At the bed and breakfast, they don't allow pets.
The missing referent of the first sentence may be news or reporter. The missing referent of the second sentence might be managers or owners. One of these words should appear in the sentence, or the sentence should be revised to eliminate the orphan pronoun:
The news was that Chairman Arafat died of natural causes; NBC reported it first.
On the news, the reporter said Chairman Arafat died of natural causes.
The owners of the bed and breakfast told us they don't allow pets.
At the bed and breakfast, the owners don't allow pets.
You may use the pronoun you without a referent only if you are actually referring to your reader (as we just did); you may not use it to refer to people in general. For formal writing, avoid you and substitute one (it's gender-neutral, by the way):
One never knows what one can expect of dogs and cats on vacation.
Don't overuse one–it tends to sound stuffy in American English. If by you you mean people in general, choose another word: people, society, everyone, most Americans.
A pronoun may not usually refer to a possessive word. In the following example, therefore, the referent is missing:
In the staff's opinion, the contract offers them distinct advantages.
The intended referent of them is staff; however, staff's, as a possessive, is ineligible. Revise to add the missing referent, or eliminate the pronoun:
The staff believe the contract offers them distinct advantages.

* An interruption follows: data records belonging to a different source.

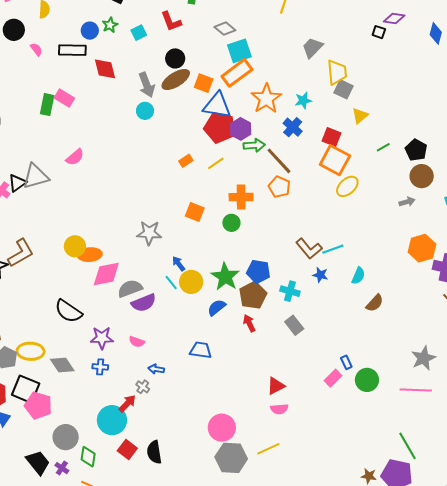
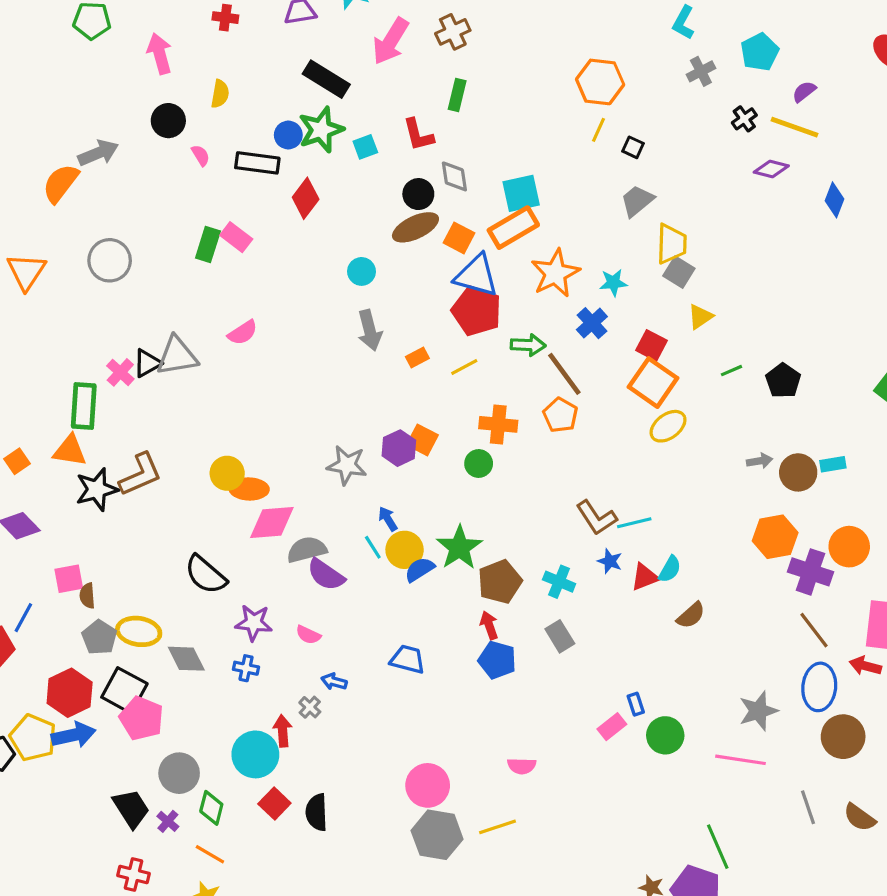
green star: (110, 25) -> (321, 130), size x1.8
gray diamond: (225, 29) -> (454, 176), moved, turned 35
black square: (379, 32) -> (633, 147), moved
red diamond: (105, 69) -> (306, 198), turned 45
gray arrow: (147, 85) -> (370, 330), moved
purple hexagon: (241, 129) -> (399, 448), moved
brown circle: (422, 176) -> (798, 472), moved
blue pentagon: (258, 271) -> (497, 660), moved
purple semicircle: (144, 303) -> (326, 575), turned 50
blue semicircle: (217, 307) -> (420, 569), moved
red triangle: (276, 386) -> (645, 577), moved
red arrow: (127, 403) -> (283, 731), turned -54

In the staff's opinion, the contract offers distinct advantages.
However, a possessive may be the antecedent of another possessive:
The union's solidarity increased its bargaining power.
Relative clauses beginning with which often lack referents; the pronoun which must refer to a particular word or at most, a noun phrase; it may not refer to an entire clause. In the following sentence, therefore, which lacks an antecedent:
English 11 was not offered, which created a hardship for seniors.
Revise this sentence by adding a specific referent, or eliminate the which clause altogether:
English 11 was not offered, a situation which created a hardship for seniors.
English 11 was not offered, thus creating a hardship for seniors.